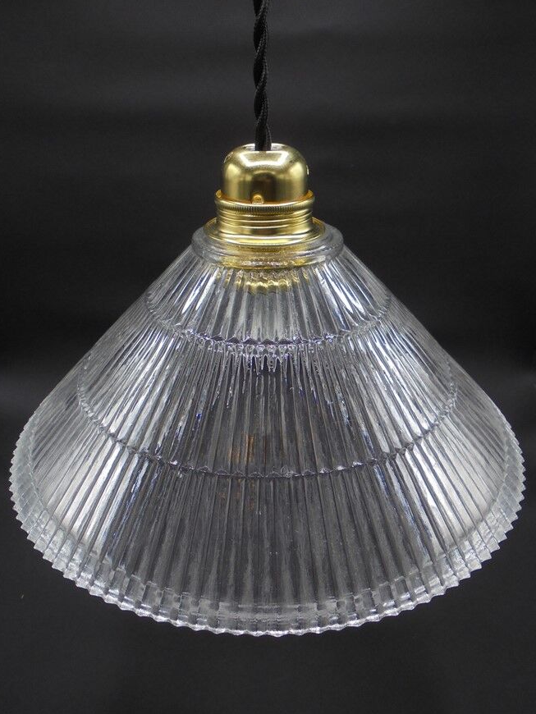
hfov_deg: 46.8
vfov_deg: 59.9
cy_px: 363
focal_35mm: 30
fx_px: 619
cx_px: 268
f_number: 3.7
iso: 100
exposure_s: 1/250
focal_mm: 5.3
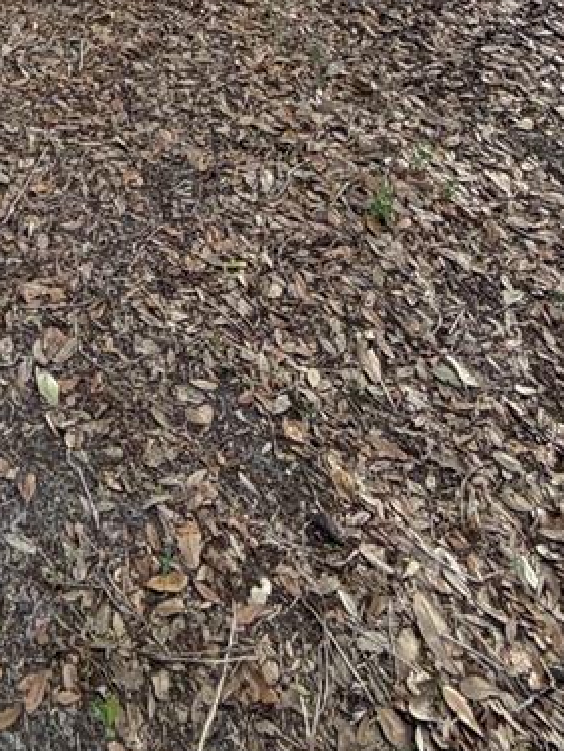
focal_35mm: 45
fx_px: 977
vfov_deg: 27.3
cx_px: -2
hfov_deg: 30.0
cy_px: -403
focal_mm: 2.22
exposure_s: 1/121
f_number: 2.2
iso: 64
::::
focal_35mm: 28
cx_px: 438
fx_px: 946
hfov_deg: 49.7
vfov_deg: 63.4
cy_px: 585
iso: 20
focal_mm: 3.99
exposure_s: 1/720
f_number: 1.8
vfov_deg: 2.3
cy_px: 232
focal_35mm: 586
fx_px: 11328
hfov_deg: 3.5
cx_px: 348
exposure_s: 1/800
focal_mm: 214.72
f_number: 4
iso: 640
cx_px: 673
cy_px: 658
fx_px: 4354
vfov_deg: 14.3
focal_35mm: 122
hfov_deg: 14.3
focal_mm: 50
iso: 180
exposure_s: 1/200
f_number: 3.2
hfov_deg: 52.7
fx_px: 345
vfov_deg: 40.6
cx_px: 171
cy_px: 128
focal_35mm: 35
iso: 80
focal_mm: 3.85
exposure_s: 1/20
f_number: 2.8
::::
_Description of the task_
Within the material above, extract exactly the lines that start at the line containing "f_number: 4" and stop after the line containing "f_number: 2.8", and only those.

_Solution for this task_
f_number: 4
iso: 640
cx_px: 673
cy_px: 658
fx_px: 4354
vfov_deg: 14.3
focal_35mm: 122
hfov_deg: 14.3
focal_mm: 50
iso: 180
exposure_s: 1/200
f_number: 3.2
hfov_deg: 52.7
fx_px: 345
vfov_deg: 40.6
cx_px: 171
cy_px: 128
focal_35mm: 35
iso: 80
focal_mm: 3.85
exposure_s: 1/20
f_number: 2.8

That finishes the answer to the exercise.